We have seen a couple of different Joans throughout this series so far, but this may be the one we like best. When Joan is left idle, she tends to crumble under the weight of her own demons — like she’d rather just melt into her own cocktail glass rather than suffer the indignities of the living. But when she has a mission (usually in righteous pursuit of either self-preservation or revenge) the world had better step aside. This is when she comes alive, and demonstrates a power and cunning that is unparalleled.
With the help of her sidekick Hedda Hopper (Judy Davis), Joan sets an ingenious plan into motion: To be more present at the Oscar ceremony than even the gold statues themselves. Her multi-pronged approach includes presenting the award for Best Director, charming her way into accepting the award on behalf of two of the other nominees (Geraldine Page, who she actually convinces not to show up; and Anne Bancroft, busy with a play in New York), and hosting her own cocktail reception IN THE GREEN ROOM BACKSTAGE at the actual ceremony.

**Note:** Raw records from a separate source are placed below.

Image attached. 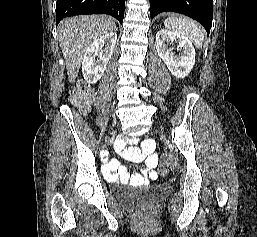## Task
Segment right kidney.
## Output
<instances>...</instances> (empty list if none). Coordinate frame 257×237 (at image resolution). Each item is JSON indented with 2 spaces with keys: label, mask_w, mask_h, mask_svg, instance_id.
I'll use <instances>...</instances> for the list:
<instances>
[{
  "label": "right kidney",
  "mask_w": 257,
  "mask_h": 237,
  "mask_svg": "<svg viewBox=\"0 0 257 237\" xmlns=\"http://www.w3.org/2000/svg\"><path fill=\"white\" fill-rule=\"evenodd\" d=\"M117 34L108 32L93 41L87 48L82 62V73L89 84H94L101 79L108 61L110 60L116 44ZM105 45V49H102ZM95 56L99 57L95 63Z\"/></svg>",
  "instance_id": "ca27d5eb"
}]
</instances>
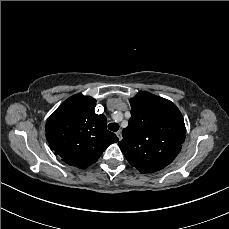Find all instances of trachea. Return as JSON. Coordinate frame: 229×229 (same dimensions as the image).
<instances>
[{
  "label": "trachea",
  "instance_id": "3493384b",
  "mask_svg": "<svg viewBox=\"0 0 229 229\" xmlns=\"http://www.w3.org/2000/svg\"><path fill=\"white\" fill-rule=\"evenodd\" d=\"M108 129L110 131L116 132L119 129V124L118 123H109L108 124Z\"/></svg>",
  "mask_w": 229,
  "mask_h": 229
}]
</instances>
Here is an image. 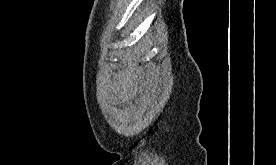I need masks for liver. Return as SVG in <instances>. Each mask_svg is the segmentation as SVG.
<instances>
[{"instance_id":"obj_1","label":"liver","mask_w":276,"mask_h":165,"mask_svg":"<svg viewBox=\"0 0 276 165\" xmlns=\"http://www.w3.org/2000/svg\"><path fill=\"white\" fill-rule=\"evenodd\" d=\"M119 84L122 85V87H127L131 84V80L128 74H123L121 79L119 80Z\"/></svg>"}]
</instances>
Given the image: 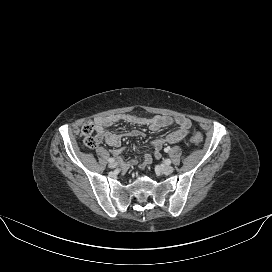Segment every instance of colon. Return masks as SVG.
<instances>
[{
	"instance_id": "obj_1",
	"label": "colon",
	"mask_w": 272,
	"mask_h": 272,
	"mask_svg": "<svg viewBox=\"0 0 272 272\" xmlns=\"http://www.w3.org/2000/svg\"><path fill=\"white\" fill-rule=\"evenodd\" d=\"M94 124L92 121H87L83 124L81 128V133L83 136V143L89 148L96 146V138L93 136ZM190 141L194 144H200L203 141V137L200 133H194L190 137Z\"/></svg>"
}]
</instances>
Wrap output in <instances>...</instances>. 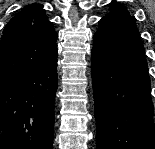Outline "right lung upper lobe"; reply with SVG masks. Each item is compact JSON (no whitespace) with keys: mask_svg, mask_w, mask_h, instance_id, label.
<instances>
[{"mask_svg":"<svg viewBox=\"0 0 155 149\" xmlns=\"http://www.w3.org/2000/svg\"><path fill=\"white\" fill-rule=\"evenodd\" d=\"M57 33L40 4H31L6 25L0 42V78L57 56Z\"/></svg>","mask_w":155,"mask_h":149,"instance_id":"1","label":"right lung upper lobe"}]
</instances>
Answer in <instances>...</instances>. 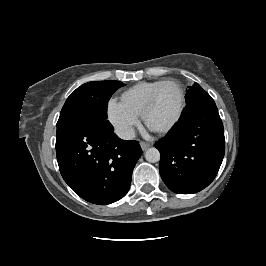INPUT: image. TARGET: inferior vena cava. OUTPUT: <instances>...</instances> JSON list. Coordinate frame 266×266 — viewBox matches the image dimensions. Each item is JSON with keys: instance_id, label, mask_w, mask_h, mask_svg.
I'll list each match as a JSON object with an SVG mask.
<instances>
[{"instance_id": "602c4592", "label": "inferior vena cava", "mask_w": 266, "mask_h": 266, "mask_svg": "<svg viewBox=\"0 0 266 266\" xmlns=\"http://www.w3.org/2000/svg\"><path fill=\"white\" fill-rule=\"evenodd\" d=\"M116 135L124 140H132L135 138V131L132 127H119L115 130Z\"/></svg>"}]
</instances>
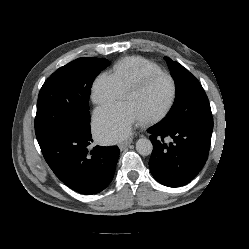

Dressed head-to-toe in silver to contrast the evenings main color of gold (Edith Head’s idea) Joan’s point is clear: Screw you, Hollywood –she ain’t goin’ anywhere.
And whether intentional or just a happy outcome, the greatest effect of all of this in on poor Bette Davis, who was just trying to hold onto her own bit of the limelight, and her sanity. Watching Joan swirl around the auditorium like a glittering orb (or an actual nominee) while she was trying to not focus on how much she wanted (or needed) this win is like watching a dog growling at a cat who’s stolen its bed: Snarl all it wants, that cat isn’t moving — so the dog might as well curl up somewhere else.
The climax of the episode comes, of course, just as the award for Best Actress is called. Waiting in the wings are our two ladies, each poised to leap out on stage as soon as they hear the right name… And in that crushing moment Anne Bancroft is called as the winner, time stops for Bette, for just a moment. Suddenly, taking that next breath becomes a forced function as she tries to make sense of the physical space around her. And when she finally does, at the center of her focus is a sparkling Joan, gliding by to take the podium.
But herein lies the real-world rub: Come actual awards season back in our reality, who are we going to root for for Best Actress — because we know they’re both going to get noms, right? Sarandon and Lange have given such layers to each of these women that it’s hard to tell who’s done it better. Joan Crawford may be the flashier role, and Lange has done so much with it — but Sarandon as Bette has consistently delivered a nuanced, quietly beautiful performance as the brassy but tender Davis.
Maybe Anne Bancroft said it best, chatting with Joan in her Broadway dressing room: “[She] may have had the flashier role, but you made that movie work.” In this case, the bravura performance from Lange alone might not ring quite so true.
We know that there’s still more to this story, and three episodes remain in the anthology’s season. But in the context of the story to date — the struggle to find the movie and get it going, the struggles on set, the fear of a bomb, and redemption of a hit — this episode feels in many ways like a finale.
Whatever will our stars do next?
“Feud” airs Sundays at 10 p.m. ET/PT on FX.